## Fragment
Tomasz „Lipa” Lipnicki w marcu wydał płytę
Tomasz „Lipa” Lipnicki działa na muzycznej scenie od 1986 roku. W 1990 roku muzyk na krótko zasilił zespół Skawalker. Potem utworzył formację Illusion, z którą wydał aż 7 płyt studyjnych. W międzyczasie stworzył kolejny projekt – zespół Lipali. Artysta, poza koncertowaniem w zespołach, prowadzi także własną karierę solową. W marcu tego roku ukazał się jego nowy album pt. „Dźwięki słowa”. Wydawnictwo od początku było uznawane za produkcję niszową.
Tomasz „Lipa” Lipnicki w mocnych słowach krytykuje fanów
Niestety, najnowsza płyta Tomasza „Lipy” Lipnickiego nie sprzedała się dobrze, co bardzo rozjuszyło muzyka. Gitarzysta i wokalista postanowił dać upust swoim emocjom w stronę fanów.
Cześć. Może nie powinienem ale czuje gorycz, którą muszę wylać – zaczął swój wpis.

## Sekcja danych
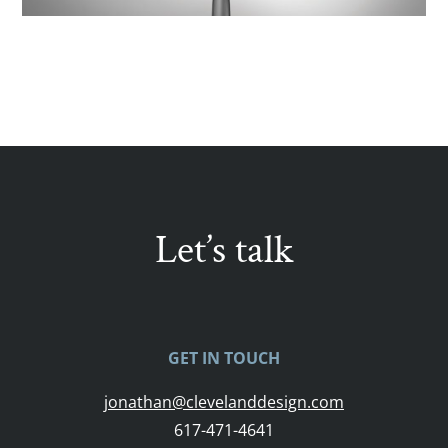
Let’s talk
GET IN TOUCH
jonathan@clevelanddesign.com
617-471-4641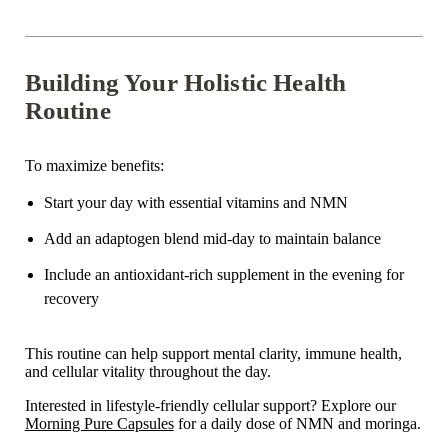
Building Your Holistic Health
Routine
To maximize benefits:
Start your day with
essential vitamins and NMN
Add an adaptogen blend mid-day to maintain balance
Include an antioxidant-rich supplement in the evening for
recovery
This routine can help support
mental clarity, immune health,
and cellular vitality
throughout the day.
Interested in lifestyle-friendly cellular support?
Explore our
Morning Pure Capsules
for a daily dose of NMN and moringa.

## Lista zadań
1. Wypisz wszystkie zespoły wymienione we fragmencie o Tomaszu „Lipie” Lipnickim, w których grał lub które założył.
2. Kontynuuj fragment o Tomaszu „Lipie” Lipnickim, zaczynając po jego ostatnim zdaniu.

## Odpowiedzi
1. Skawalker, Illusion, Lipali

2.
Album „Dźwięki słowa” ukazał się w nakładzie 3 000 egzemplarzy. Niestety, według „Lipy” po kilku miesiącach od jego premiery nie zwróciły się nawet koszty produkcji.
Jak wiecie wydałem w marcu płytę solową „Dźwięki słowa”. Znając swoje miejsce oraz pozycję na rynku postanowiliśmy z wydawcą wyprodukować 3000 egzemplarzy by sprzedaż pokryła produkcję. Nie zarobiła, bo produkt niszowy, ale by choć zwróciła koszta poniesione, głównie studia i reżysera – kontynuuje.
Niestety, sprzedała się tylko ponad 1/3 wyprodukowanych płyt, co doprowadziło muzyka do wściekłości. Swoją gorycz za niską sprzedaż albumu wylał na swoich fanów w bardzo mocnych słowach.
Do brzegu… Sprzedało się 1141 egzemplarzy. Kłaniam się Wam do samej ziemi. Stronę obserwuje ponad 13 tysia ludzi. Zachodzi pytanie: po c…j? – ostro napisał.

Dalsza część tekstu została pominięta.